DATA RECORDS:
++++++++++++++++++++

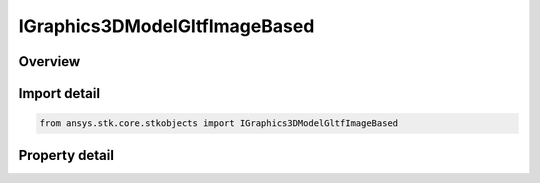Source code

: IGraphics3DModelGltfImageBased
==============================

.. py:class:: ansys.stk.core.stkobjects.IGraphics3DModelGltfImageBased

   object
   
   glTF Reflection Settings Interface.

.. py:currentmodule:: IGraphics3DModelGltfImageBased

Overview
--------

.. tab-set::

    .. tab-item:: Properties
        
        .. list-table::
            :header-rows: 0
            :widths: auto

            * - :py:attr:`~ansys.stk.core.stkobjects.IGraphics3DModelGltfImageBased.filename`
              - Path and filename of the glTF image based file.
            * - :py:attr:`~ansys.stk.core.stkobjects.IGraphics3DModelGltfImageBased.file_path`
              - Absolute path and filename of the glTF image based file.
            * - :py:attr:`~ansys.stk.core.stkobjects.IGraphics3DModelGltfImageBased.reflection_reference_frame`
              - Gets or sets the system used to orient an environment map around a glTF model.


Import detail
-------------

.. code-block:: python

    from ansys.stk.core.stkobjects import IGraphics3DModelGltfImageBased


Property detail
---------------

.. py:property:: filename
    :canonical: ansys.stk.core.stkobjects.IGraphics3DModelGltfImageBased.filename
    :type: str

    Path and filename of the glTF image based file.

.. py:property:: file_path
    :canonical: ansys.stk.core.stkobjects.IGraphics3DModelGltfImageBased.file_path
    :type: str

    Absolute path and filename of the glTF image based file.

.. py:property:: reflection_reference_frame
    :canonical: ansys.stk.core.stkobjects.IGraphics3DModelGltfImageBased.reflection_reference_frame
    :type: str

    Gets or sets the system used to orient an environment map around a glTF model.


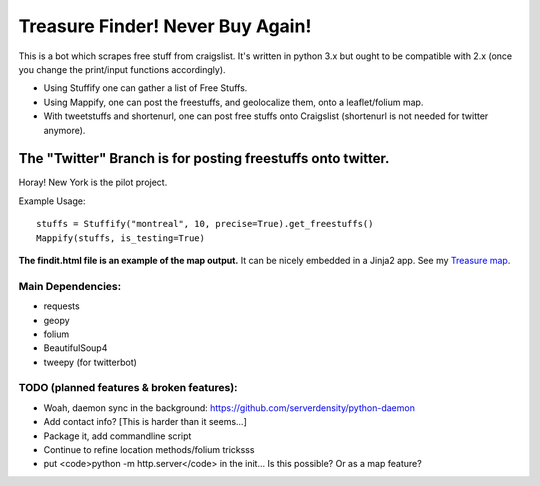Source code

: *********************************
Treasure Finder! Never Buy Again!
*********************************

This is a bot which scrapes free stuff from craigslist. It's written in python 3.x but ought to be compatible with 2.x (once you change the print/input functions accordingly).

* Using Stuffify one can gather a list of Free Stuffs. 
* Using Mappify, one can post the freestuffs, and geolocalize them, onto a leaflet/folium map.
* With tweetstuffs and shortenurl, one can post free stuffs onto Craigslist (shortenurl is not needed for twitter anymore).

The "Twitter" Branch is for posting freestuffs onto twitter. 
############################################################
Horay! New York is the pilot project.

Example Usage::

    stuffs = Stuffify("montreal", 10, precise=True).get_freestuffs()
    Mappify(stuffs, is_testing=True)

**The findit.html file is an example of the map output.** It can be nicely embedded in a Jinja2 app. See my `Treasure map <https://github.com/polypmer/treasure-map>`_.

Main Dependencies:
******************

* requests
* geopy
* folium
* BeautifulSoup4
* tweepy (for twitterbot)


TODO (planned features & broken features):
******************************************

* Woah, daemon sync in the background: https://github.com/serverdensity/python-daemon
* Add contact info? [This is harder than it seems...]
* Package it, add commandline script
* Continue to refine location methods/folium tricksss
* put <code>python -m http.server</code> in the init... Is this possible? Or as a map feature?


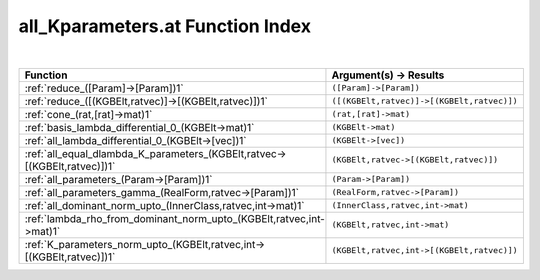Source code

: .. _all_Kparameters.at_index:

all_Kparameters.at Function Index
=======================================================
|

.. list-table::
   :widths: 10 20
   :header-rows: 1

   * - Function
     - Argument(s) -> Results
   * - :ref:`reduce_([Param]->[Param])1`
     - ``([Param]->[Param])``
   * - :ref:`reduce_([(KGBElt,ratvec)]->[(KGBElt,ratvec)])1`
     - ``([(KGBElt,ratvec)]->[(KGBElt,ratvec)])``
   * - :ref:`cone_(rat,[rat]->mat)1`
     - ``(rat,[rat]->mat)``
   * - :ref:`basis_lambda_differential_0_(KGBElt->mat)1`
     - ``(KGBElt->mat)``
   * - :ref:`all_lambda_differential_0_(KGBElt->[vec])1`
     - ``(KGBElt->[vec])``
   * - :ref:`all_equal_dlambda_K_parameters_(KGBElt,ratvec->[(KGBElt,ratvec)])1`
     - ``(KGBElt,ratvec->[(KGBElt,ratvec)])``
   * - :ref:`all_parameters_(Param->[Param])1`
     - ``(Param->[Param])``
   * - :ref:`all_parameters_gamma_(RealForm,ratvec->[Param])1`
     - ``(RealForm,ratvec->[Param])``
   * - :ref:`all_dominant_norm_upto_(InnerClass,ratvec,int->mat)1`
     - ``(InnerClass,ratvec,int->mat)``
   * - :ref:`lambda_rho_from_dominant_norm_upto_(KGBElt,ratvec,int->mat)1`
     - ``(KGBElt,ratvec,int->mat)``
   * - :ref:`K_parameters_norm_upto_(KGBElt,ratvec,int->[(KGBElt,ratvec)])1`
     - ``(KGBElt,ratvec,int->[(KGBElt,ratvec)])``
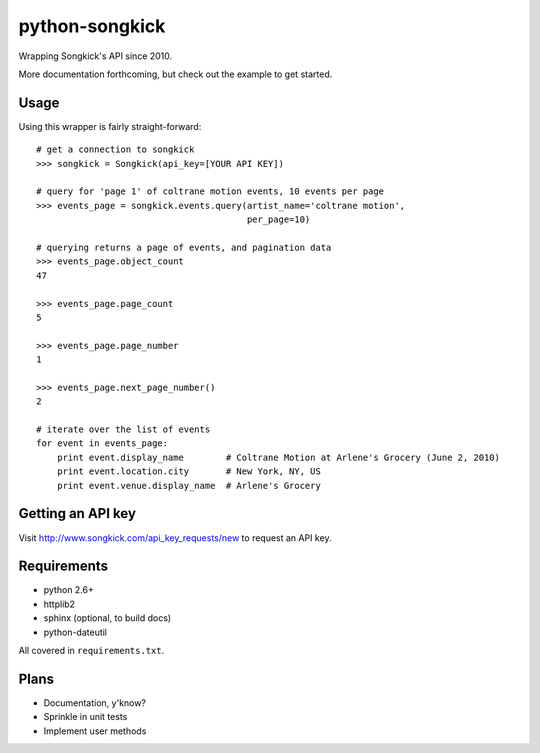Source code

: python-songkick
===============

Wrapping Songkick's API since 2010.

More documentation forthcoming, but check out the example to get started.

Usage
-----

Using this wrapper is fairly straight-forward: ::

    # get a connection to songkick
    >>> songkick = Songkick(api_key=[YOUR API KEY])
    
    # query for 'page 1' of coltrane motion events, 10 events per page
    >>> events_page = songkick.events.query(artist_name='coltrane motion',
                                            per_page=10)
    
    # querying returns a page of events, and pagination data
    >>> events_page.object_count
    47

    >>> events_page.page_count
    5

    >>> events_page.page_number
    1

    >>> events_page.next_page_number()
    2

    # iterate over the list of events
    for event in events_page:
    	print event.display_name	# Coltrane Motion at Arlene's Grocery (June 2, 2010)
	print event.location.city	# New York, NY, US
	print event.venue.display_name	# Arlene's Grocery

Getting an API key
------------------

Visit http://www.songkick.com/api_key_requests/new to request an API key.

Requirements
------------

- python 2.6+
- httplib2
- sphinx (optional, to build docs)
- python-dateutil

All covered in ``requirements.txt``.

Plans
-----

- Documentation, y'know?
- Sprinkle in unit tests
- Implement user methods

++++++++++++++++++++

ABOUT THIS TASK: Spot the lines above that mention "Grocery" and copy them.

SOLUTION TO THE EXERCISE:
    	print event.display_name	# Coltrane Motion at Arlene's Grocery (June 2, 2010)
	print event.venue.display_name	# Arlene's Grocery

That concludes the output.